I was ecstatic. Rushing to a table on the east side of the cafeteria, I quickly sat and bit into my first nugget. The smoky, spicy flavors rushed into my mouth, and for a moment, I was happy.

Then, the siren.

I hesitated, picked up my tray to bring it to shelter with me, then put it down and shoved two nuggets into my mouth instead. The teachers acted quickly, sending some of us into the hallway and others, like me, into the bathrooms. There was stifled laughter as girls and boys entered opposite sex bathrooms, subsequently followed by a hissing "Omigosh, grow up. You are so immature," from the more worldly third-graders. As I was directed into girls' bathroom, I looked back longingly at the empty tables, lined with their pastel green, pink and yellow trays. The smell of chicken still lingering in the heavy, humid air as the shriek of the siren continued.

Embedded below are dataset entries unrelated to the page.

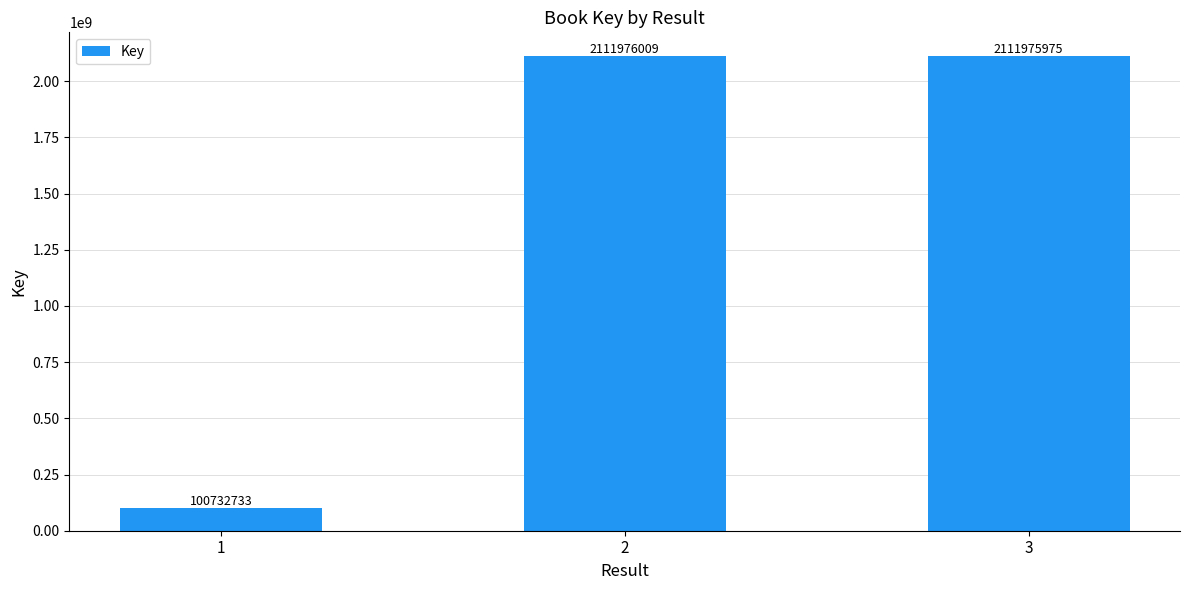

What is the sum of the values at 2 and 1?

2212708742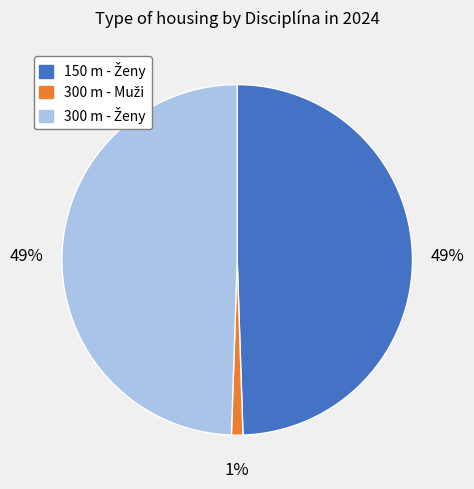

To the nearest percent, what is the difference between the largest and smallest slice percentages?

48%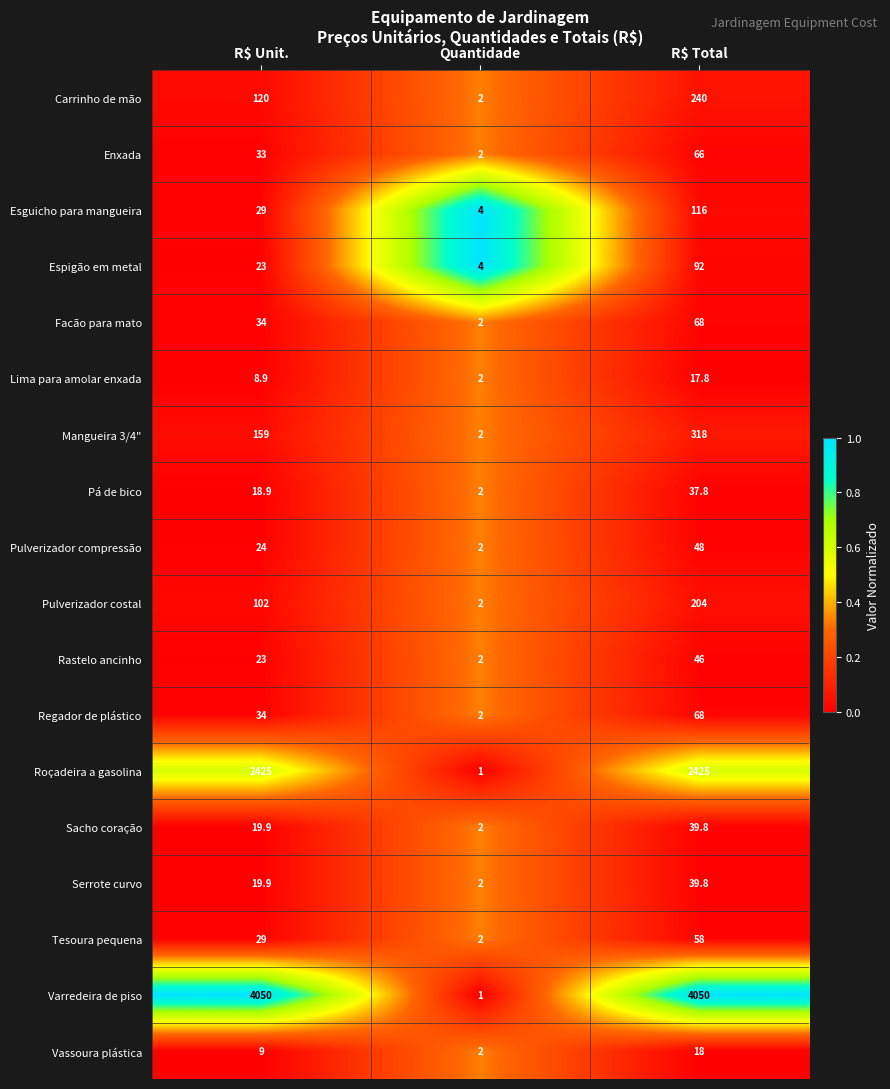

Which series has the largest total across all categories?

Varredeira de piso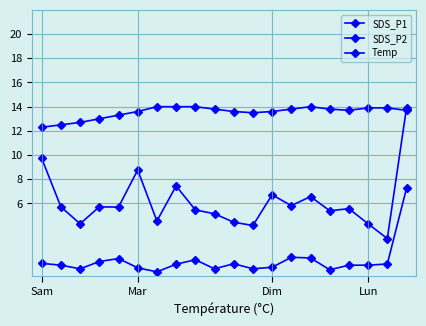

At how many categories does at least one series exceed 6?

20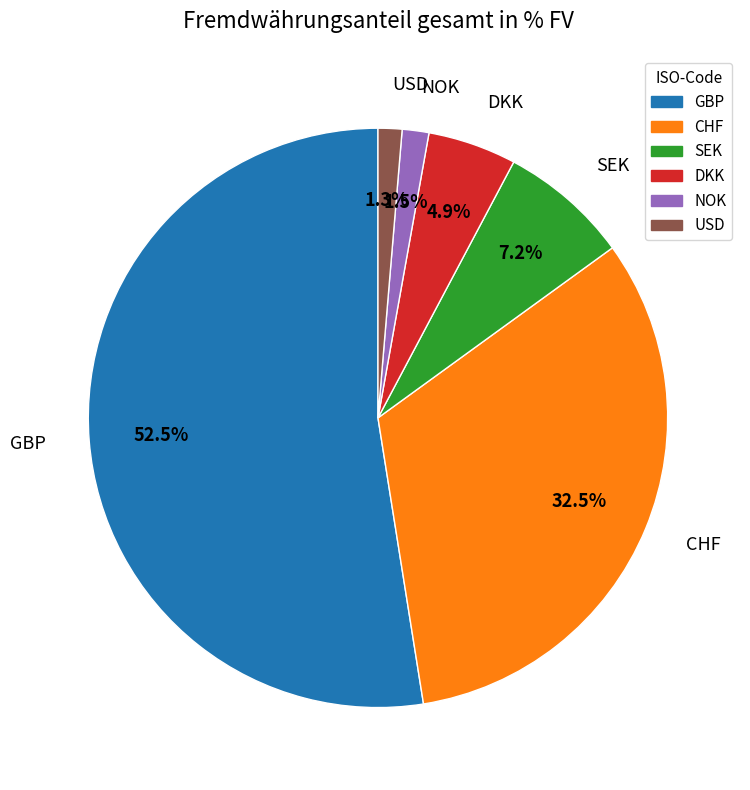

Which category has the biggest portion of the pie?

GBP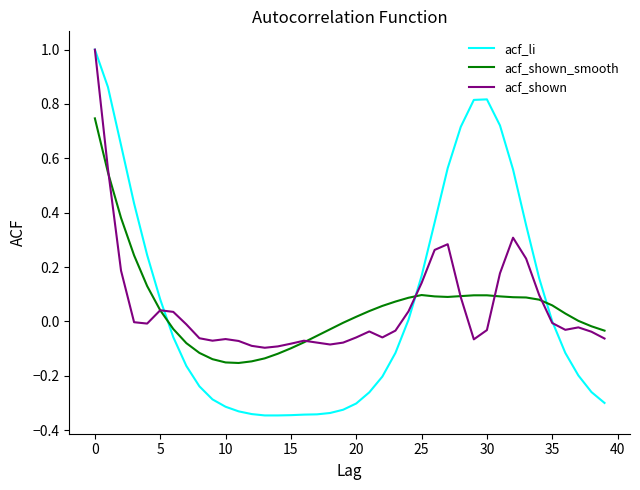

What is the difference between the second highest and minimum values in the acf_li series?

1.2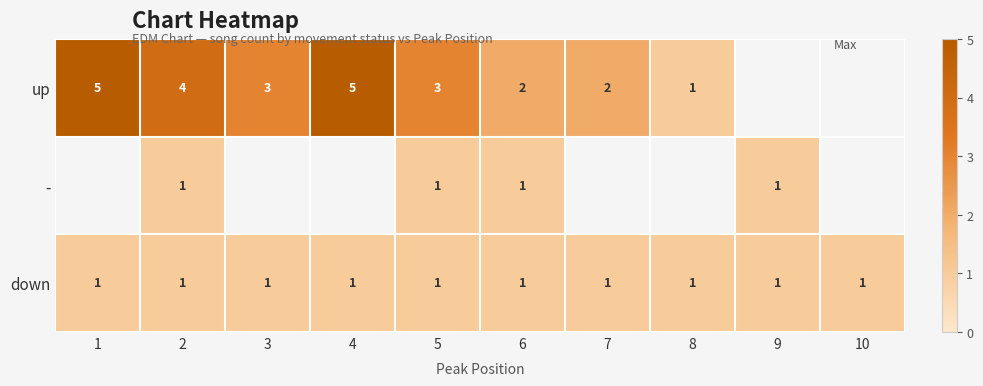

The value of down at 1 is 1. True or false?

True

As we waited, some of us assumed the safety position—heads between knees, hands over heads, a few of us held hands as a quiet reassurance, and then there were those of us who could still taste the barbecue sauce that smeared our sticky lips and counted the minutes of precious lunchtime that were stolen from us.

After an agonizing period during which I successfully memorized the beige, brown and black tile pattern on the bathroom floor, we were allowed to return to our tables with only minutes left in lunchtime to finish our now-chilled lunches.

I pressed my index finger against the soggy breaded surface of the nugget, releasing cold grease from the tepid meat. Letting out one little sigh mourning the loss of my favorite lunch, I picked up my tray and threw the remnants of Chicken Nugget Tuesday into the trash.

Maybe it was while looking deep into the soiled black garbage bag at the torn white flesh of our class's nuggets that for the first time, I recognized that vulnerability pervaded even our lunch calendar. If violent winds could extinguish Chicken Nugget Tuesday, then what else might blow away without warning?

Or maybe it wasn't that deep. But I never bought Chicken Nugget Tuesday lunch again; and to this day, when I order chicken nuggets or pop some in the oven, I instinctively scan the sky for warning signs first while flashes of beige, brown and black tile flicker before me. I bite into the flesh. I won't have another meal stolen from me again.